New Trump USDA Appointee May Not Be Legally Qualified For The Post
Sonny Perdue, the Trump administration's secretary of agriculture, has announced the nomination of Samuel H. Clovis Jr. as undersecretary of the Department of Agriculture's division of Research, Education, and Economics (REE) — and at least one qualified observer, Ricardo Salvador, director of the Food and Environment Program for the Union of Concerned Scientists, warned last week that the nomination might be illegal.
Clovis, described in the press as a former conservative radio talk show host and climate-change skeptic, was an unsuccessful candidate for state treasurer and the U.S. Senate in his home state of Iowa before joining the Trump campaign as an advisor in 2015, then serving as national co-chair for the Trump-Pence ticket during the 2016 election.

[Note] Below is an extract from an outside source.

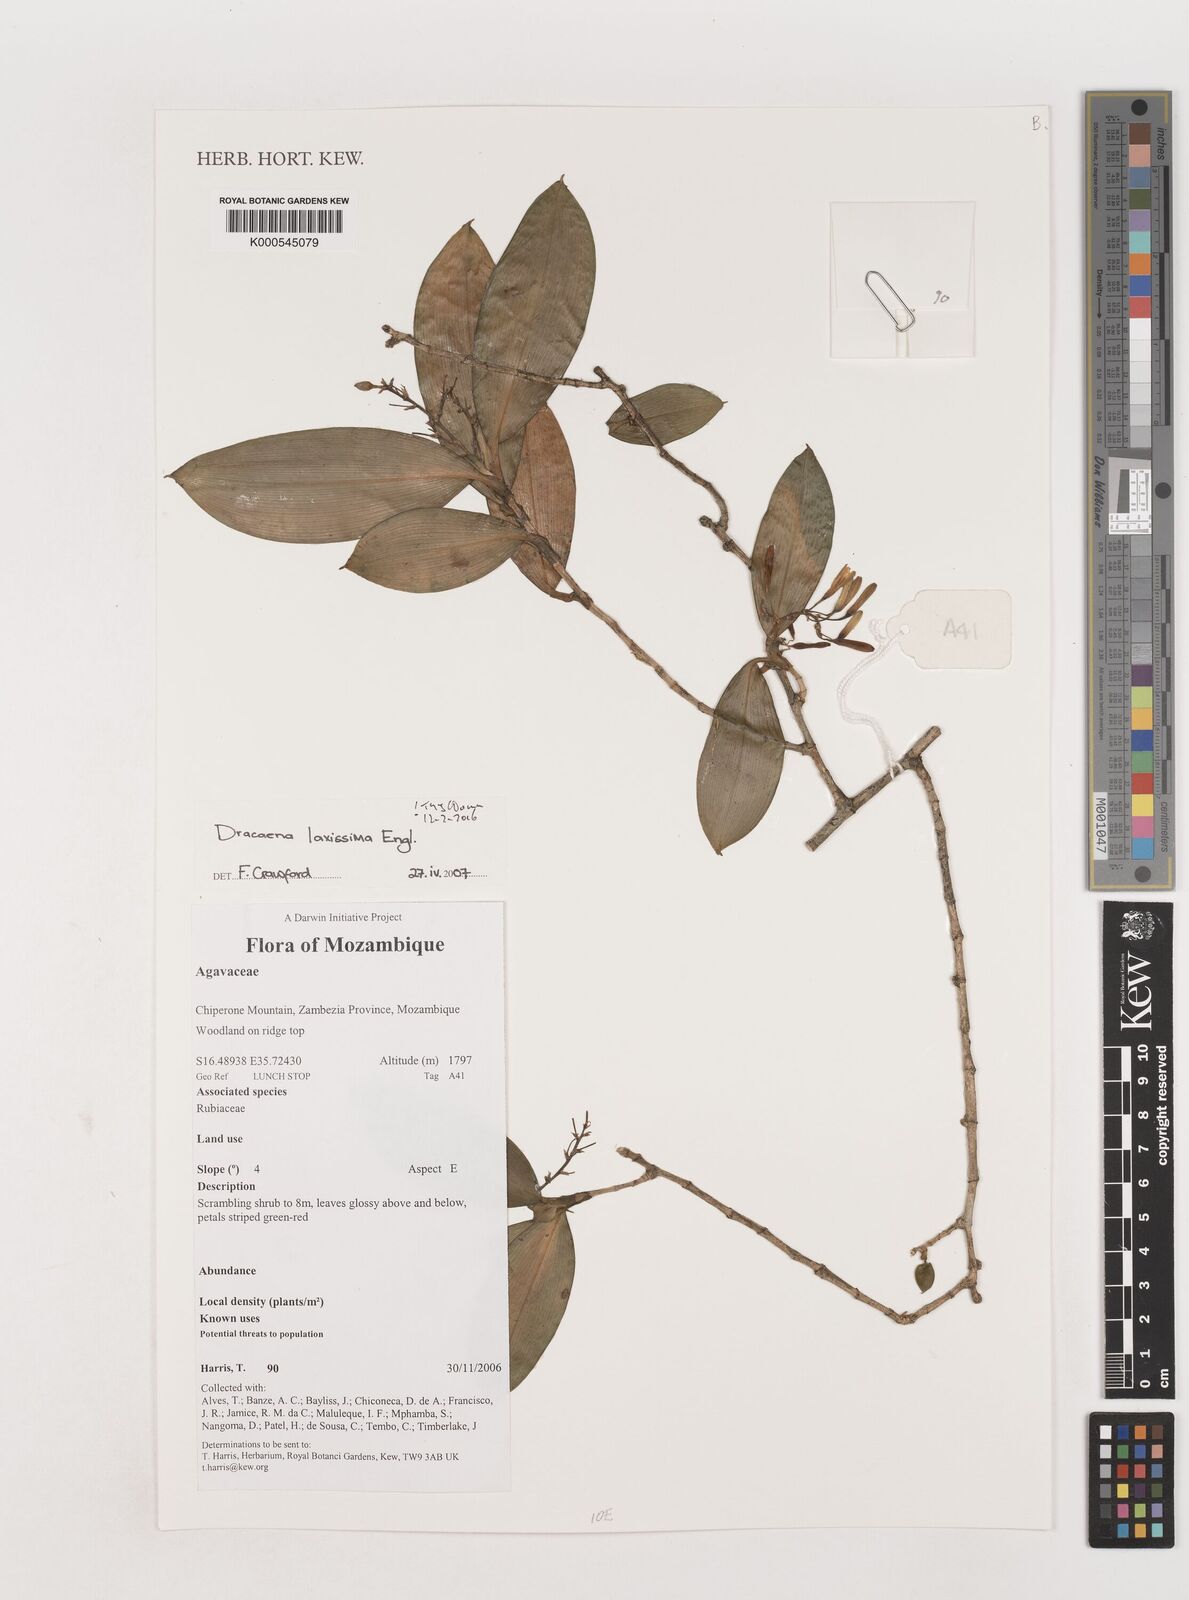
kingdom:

Salvador points out that the section of the U.S. Code dealing with the specific post to which Clovis has been nominated requires that the post be filled "from among distinguished scientists with specialized training or significant experience in agricultural research, education, and economics." The REE is responsible, according to the code, for "Renewable energy, natural resources, and environment; food safety, nutrition, and health; plant health and production and plant products; animal health and production and animal products; agricultural systems and technology; [and] agricultural economics and rural communities." The division's undersecretary influences decisions on allocation of a $3 billion annual budget applied to food and agriculture issues.
Before entering politics, Clovis was a U.S. Air Force fighter pilot and a corporate executive at Logicon Corporation, which later became part of Northrup Grumman. His academic background includes an MBA from the unaccredited Golden State University (now Honolulu University) and a doctorate in public administration from a now-defunct program at the University of Alabama.
Clovis has had no apparent scientific education, though in reference to climate change, he once told an interviewer on Iowa Public Radio: "I have looked at the science and I have enough of a science background to know when I'm being boofed."